:: ACTIVITY ::
With the pictures set aside, write out all of the data exactly as it stands.
================================
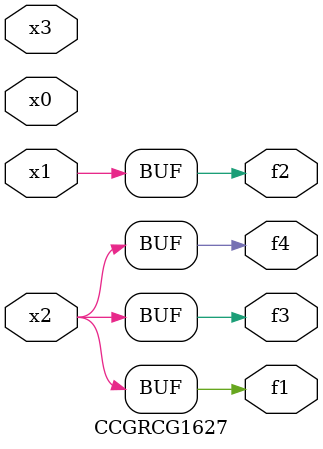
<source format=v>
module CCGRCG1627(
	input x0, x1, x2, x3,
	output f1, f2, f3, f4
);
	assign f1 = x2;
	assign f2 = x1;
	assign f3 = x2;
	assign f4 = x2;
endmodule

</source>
================================
:: TASK RESULT ::
<source format=v>
module CCGRCG1627(
	input x0, x1, x2, x3,
	output f1, f2, f3, f4
);
	assign f1 = x2;
	assign f2 = x1;
	assign f3 = x2;
	assign f4 = x2;
endmodule

</source>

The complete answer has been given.